Each line of the data below between the one containing "做好以后，存放的环境不同，保存的时间也有所不同。做好的水晶月饼" and the one containing "创建 GDScript 背后的动机是什么？", both included, is to be repeated exactly. Please omit pictures.

* * *

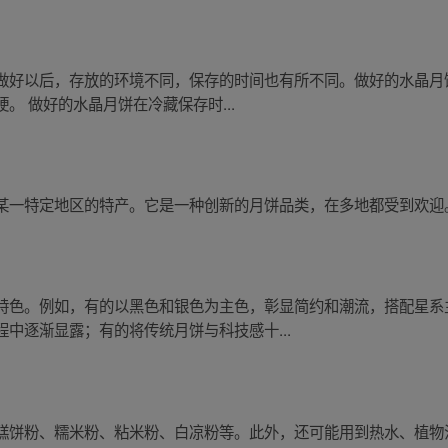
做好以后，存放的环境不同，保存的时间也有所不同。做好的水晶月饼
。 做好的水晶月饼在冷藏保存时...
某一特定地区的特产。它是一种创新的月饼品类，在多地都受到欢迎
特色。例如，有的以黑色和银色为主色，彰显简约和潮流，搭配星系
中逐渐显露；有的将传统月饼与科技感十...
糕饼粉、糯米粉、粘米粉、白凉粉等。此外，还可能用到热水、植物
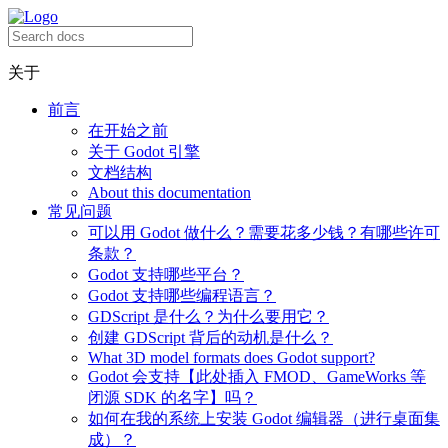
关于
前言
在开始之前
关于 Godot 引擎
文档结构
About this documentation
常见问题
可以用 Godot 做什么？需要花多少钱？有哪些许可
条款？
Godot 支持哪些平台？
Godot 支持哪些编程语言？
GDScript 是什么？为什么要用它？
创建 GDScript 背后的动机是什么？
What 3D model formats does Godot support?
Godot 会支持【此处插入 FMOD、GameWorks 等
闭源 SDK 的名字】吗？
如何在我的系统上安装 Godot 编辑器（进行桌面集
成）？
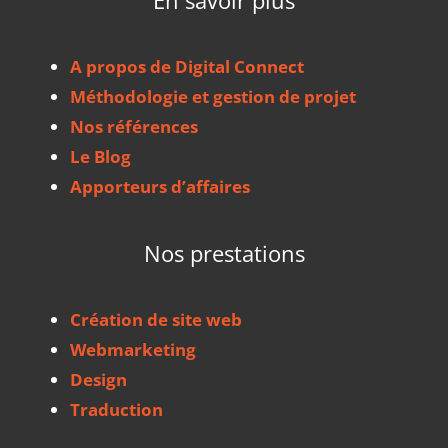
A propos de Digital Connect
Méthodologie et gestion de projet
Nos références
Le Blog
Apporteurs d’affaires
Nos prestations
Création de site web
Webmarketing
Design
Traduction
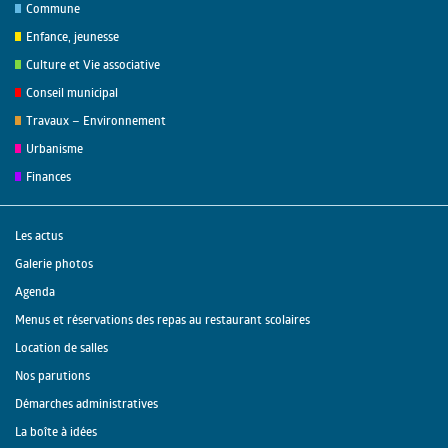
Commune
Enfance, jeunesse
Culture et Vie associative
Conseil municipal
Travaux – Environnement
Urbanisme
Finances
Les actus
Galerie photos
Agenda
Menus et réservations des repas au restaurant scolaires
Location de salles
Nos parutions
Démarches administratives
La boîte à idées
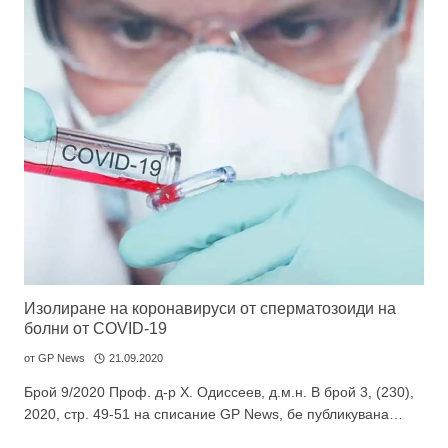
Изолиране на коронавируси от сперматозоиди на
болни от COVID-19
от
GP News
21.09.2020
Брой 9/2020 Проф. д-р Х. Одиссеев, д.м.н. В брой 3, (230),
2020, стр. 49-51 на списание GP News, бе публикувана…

* * *

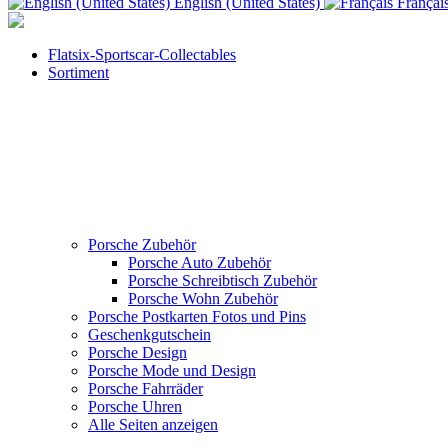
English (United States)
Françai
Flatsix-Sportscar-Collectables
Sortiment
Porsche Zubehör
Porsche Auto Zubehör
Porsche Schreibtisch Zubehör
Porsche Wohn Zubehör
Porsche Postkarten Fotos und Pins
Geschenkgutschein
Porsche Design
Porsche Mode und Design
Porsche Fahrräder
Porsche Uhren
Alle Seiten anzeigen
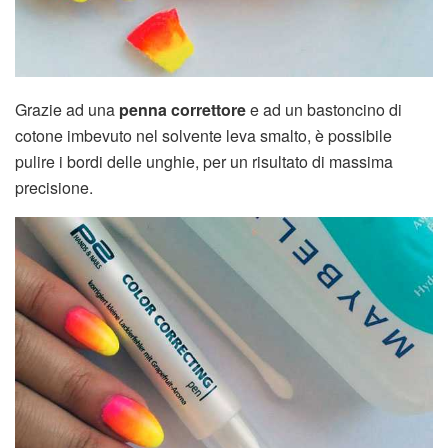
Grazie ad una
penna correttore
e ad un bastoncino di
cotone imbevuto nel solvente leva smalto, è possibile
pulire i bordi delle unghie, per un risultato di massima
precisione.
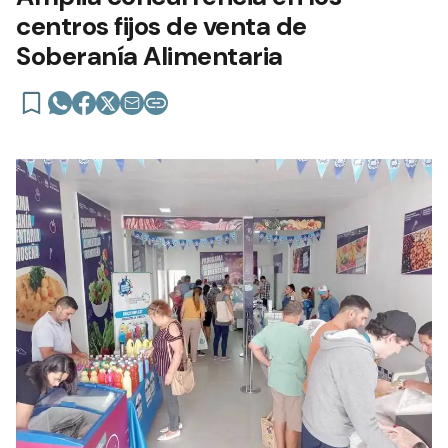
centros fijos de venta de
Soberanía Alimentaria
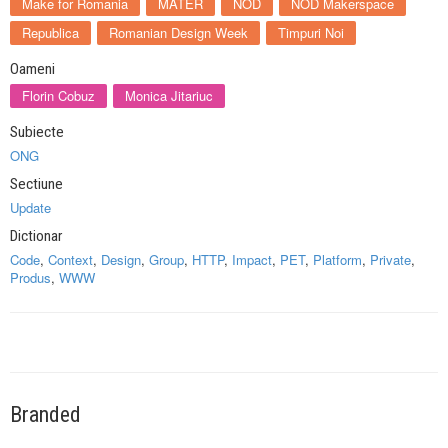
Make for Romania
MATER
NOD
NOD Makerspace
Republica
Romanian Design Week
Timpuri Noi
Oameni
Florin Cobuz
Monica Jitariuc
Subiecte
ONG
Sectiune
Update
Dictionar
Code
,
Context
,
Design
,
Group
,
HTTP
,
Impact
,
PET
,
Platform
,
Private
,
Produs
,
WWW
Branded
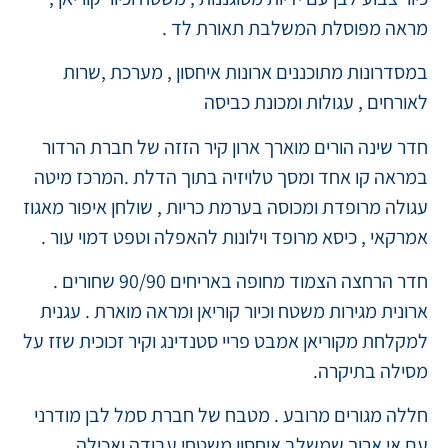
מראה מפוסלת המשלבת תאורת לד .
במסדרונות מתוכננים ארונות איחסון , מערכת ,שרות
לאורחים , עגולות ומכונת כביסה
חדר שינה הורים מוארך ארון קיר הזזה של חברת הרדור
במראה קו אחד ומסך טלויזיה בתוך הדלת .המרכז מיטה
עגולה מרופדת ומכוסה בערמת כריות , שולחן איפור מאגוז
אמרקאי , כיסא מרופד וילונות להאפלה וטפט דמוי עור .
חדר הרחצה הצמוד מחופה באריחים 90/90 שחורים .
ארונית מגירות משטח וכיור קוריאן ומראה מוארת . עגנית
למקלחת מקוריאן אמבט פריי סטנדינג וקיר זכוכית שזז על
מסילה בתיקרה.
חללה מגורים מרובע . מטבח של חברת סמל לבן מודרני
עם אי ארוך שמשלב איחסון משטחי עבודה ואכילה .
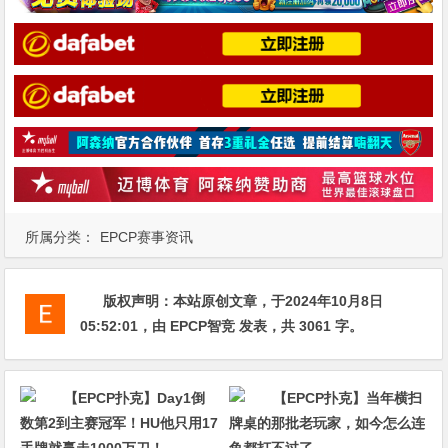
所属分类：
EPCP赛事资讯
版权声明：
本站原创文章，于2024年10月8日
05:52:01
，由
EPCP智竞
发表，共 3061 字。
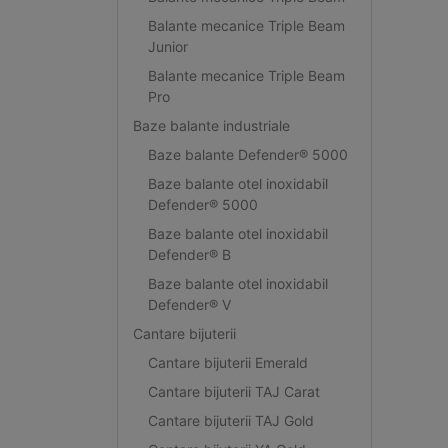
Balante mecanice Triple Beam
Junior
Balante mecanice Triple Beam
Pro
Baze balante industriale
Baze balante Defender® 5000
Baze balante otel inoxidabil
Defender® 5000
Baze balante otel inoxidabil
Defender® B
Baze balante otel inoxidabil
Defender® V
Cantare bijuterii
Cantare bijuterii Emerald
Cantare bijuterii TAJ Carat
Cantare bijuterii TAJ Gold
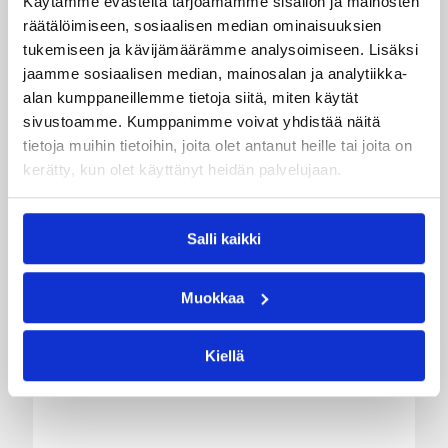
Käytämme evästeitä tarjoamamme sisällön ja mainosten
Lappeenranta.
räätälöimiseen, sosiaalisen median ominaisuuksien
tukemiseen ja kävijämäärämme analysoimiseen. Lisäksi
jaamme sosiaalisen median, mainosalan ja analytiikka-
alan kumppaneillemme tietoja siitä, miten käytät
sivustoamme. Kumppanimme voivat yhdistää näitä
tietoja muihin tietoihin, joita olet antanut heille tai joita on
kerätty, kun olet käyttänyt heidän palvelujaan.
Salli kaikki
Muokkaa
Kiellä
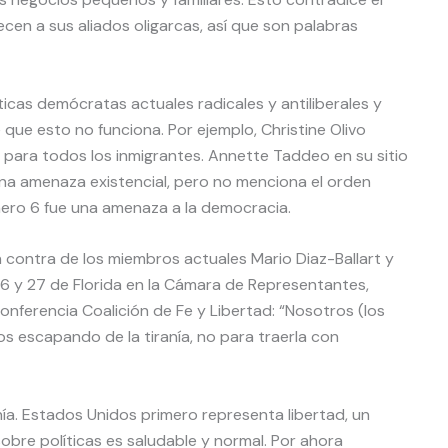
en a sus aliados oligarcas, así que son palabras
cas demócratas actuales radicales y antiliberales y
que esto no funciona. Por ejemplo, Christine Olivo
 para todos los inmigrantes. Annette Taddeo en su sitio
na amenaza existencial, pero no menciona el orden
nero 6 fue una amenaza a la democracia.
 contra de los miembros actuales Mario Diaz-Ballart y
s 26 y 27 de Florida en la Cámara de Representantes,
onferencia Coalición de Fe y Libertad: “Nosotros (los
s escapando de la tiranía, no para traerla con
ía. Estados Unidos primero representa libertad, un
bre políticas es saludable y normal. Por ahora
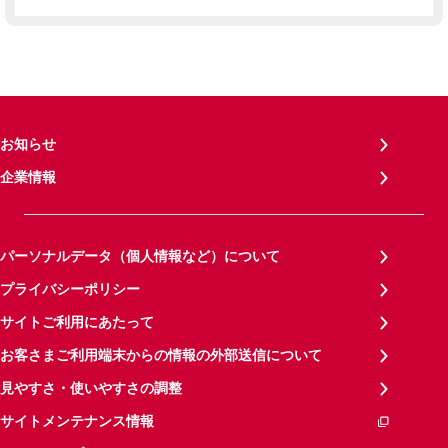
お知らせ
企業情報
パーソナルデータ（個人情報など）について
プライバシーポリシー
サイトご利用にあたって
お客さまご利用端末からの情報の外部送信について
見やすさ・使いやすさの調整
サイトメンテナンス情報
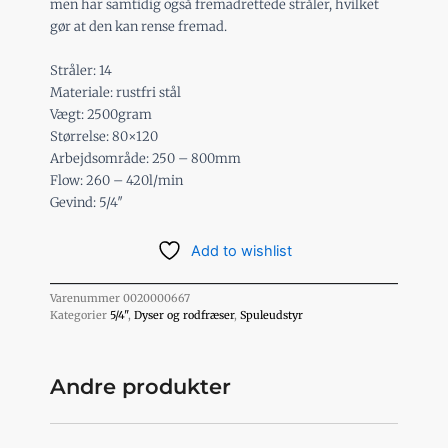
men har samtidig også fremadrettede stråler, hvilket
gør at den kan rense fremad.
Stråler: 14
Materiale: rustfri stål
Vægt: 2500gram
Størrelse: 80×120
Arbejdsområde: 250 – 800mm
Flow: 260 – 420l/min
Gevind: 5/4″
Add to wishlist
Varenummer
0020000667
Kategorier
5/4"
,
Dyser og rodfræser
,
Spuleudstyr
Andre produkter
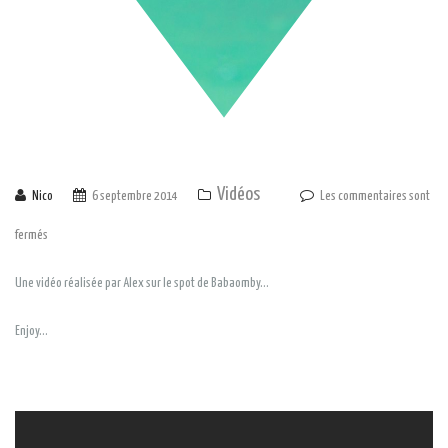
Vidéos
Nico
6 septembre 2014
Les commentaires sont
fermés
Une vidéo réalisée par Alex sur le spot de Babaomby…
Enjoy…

* * *

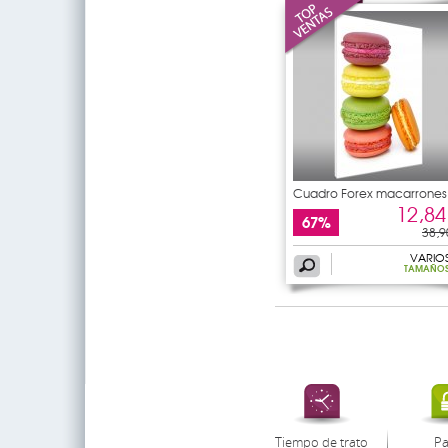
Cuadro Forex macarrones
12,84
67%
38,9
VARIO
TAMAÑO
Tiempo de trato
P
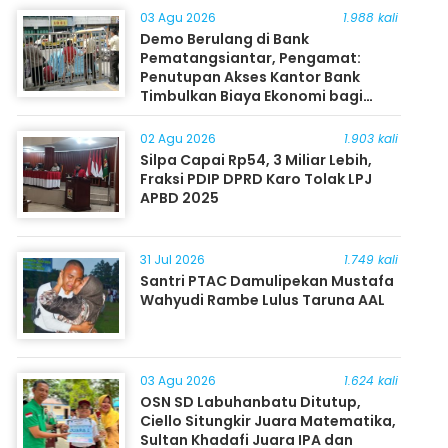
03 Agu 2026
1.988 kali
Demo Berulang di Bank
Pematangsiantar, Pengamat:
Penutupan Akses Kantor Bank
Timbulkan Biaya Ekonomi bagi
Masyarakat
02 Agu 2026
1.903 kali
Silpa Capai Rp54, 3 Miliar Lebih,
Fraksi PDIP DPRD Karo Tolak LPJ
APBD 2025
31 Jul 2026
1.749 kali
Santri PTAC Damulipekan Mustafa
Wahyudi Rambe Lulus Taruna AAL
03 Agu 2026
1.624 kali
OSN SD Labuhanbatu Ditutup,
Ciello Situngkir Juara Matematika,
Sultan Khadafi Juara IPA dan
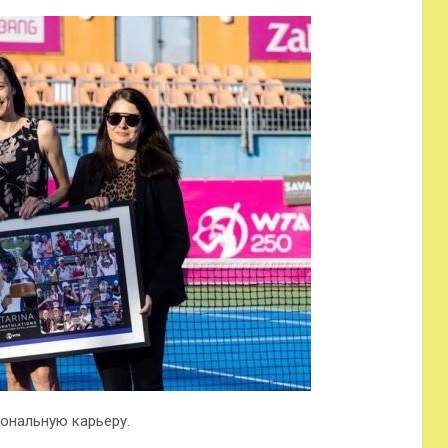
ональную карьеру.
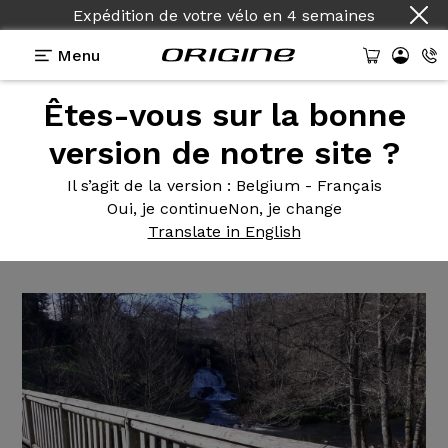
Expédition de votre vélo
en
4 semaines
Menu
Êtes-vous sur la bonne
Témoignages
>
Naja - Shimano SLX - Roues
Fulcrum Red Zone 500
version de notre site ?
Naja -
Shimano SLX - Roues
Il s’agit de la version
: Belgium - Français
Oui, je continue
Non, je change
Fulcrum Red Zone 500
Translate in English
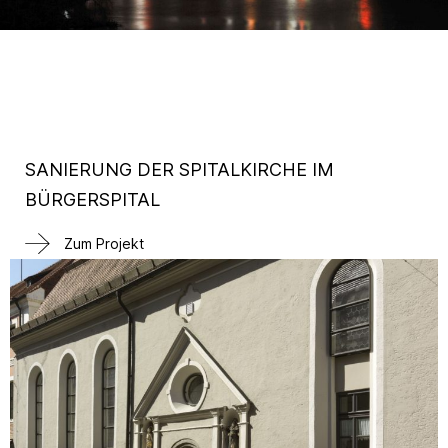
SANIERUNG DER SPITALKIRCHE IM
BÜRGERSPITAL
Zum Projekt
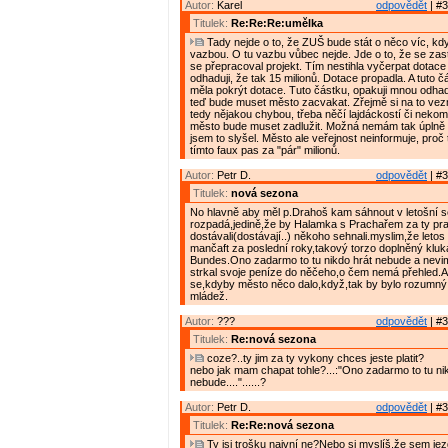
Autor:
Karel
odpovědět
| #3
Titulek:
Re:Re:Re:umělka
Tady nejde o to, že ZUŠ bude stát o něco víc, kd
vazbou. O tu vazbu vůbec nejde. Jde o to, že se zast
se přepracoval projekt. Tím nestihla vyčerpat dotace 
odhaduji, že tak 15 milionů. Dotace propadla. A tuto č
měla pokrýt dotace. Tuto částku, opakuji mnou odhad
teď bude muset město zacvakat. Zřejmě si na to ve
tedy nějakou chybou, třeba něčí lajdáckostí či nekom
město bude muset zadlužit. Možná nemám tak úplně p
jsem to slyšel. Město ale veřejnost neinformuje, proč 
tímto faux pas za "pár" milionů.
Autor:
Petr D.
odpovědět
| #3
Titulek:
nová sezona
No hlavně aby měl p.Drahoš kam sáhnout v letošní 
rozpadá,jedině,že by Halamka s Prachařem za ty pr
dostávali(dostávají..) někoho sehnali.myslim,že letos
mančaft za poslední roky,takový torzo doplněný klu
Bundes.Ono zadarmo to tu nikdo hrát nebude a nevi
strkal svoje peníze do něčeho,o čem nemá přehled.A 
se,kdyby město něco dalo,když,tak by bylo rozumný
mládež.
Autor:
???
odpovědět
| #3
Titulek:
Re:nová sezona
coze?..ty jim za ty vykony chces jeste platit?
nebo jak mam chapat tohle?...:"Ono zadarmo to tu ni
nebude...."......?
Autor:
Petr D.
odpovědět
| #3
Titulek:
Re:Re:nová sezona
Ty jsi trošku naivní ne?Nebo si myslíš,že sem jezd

* * *

Task answer:
做好以后，存放的环境不同，保存的时间也有所不同。做好的水晶月饼
。 做好的水晶月饼在冷藏保存时...
某一特定地区的特产。它是一种创新的月饼品类，在多地都受到欢迎
特色。例如，有的以黑色和银色为主色，彰显简约和潮流，搭配星系
中逐渐显露；有的将传统月饼与科技感十...
糕饼粉、糯米粉、粘米粉、白凉粉等。此外，还可能用到热水、植物
关于
前言
在开始之前
关于 Godot 引擎
文档结构
About this documentation
常见问题
可以用 Godot 做什么？需要花多少钱？有哪些许可
条款？
Godot 支持哪些平台？
Godot 支持哪些编程语言？
GDScript 是什么？为什么要用它？
创建 GDScript 背后的动机是什么？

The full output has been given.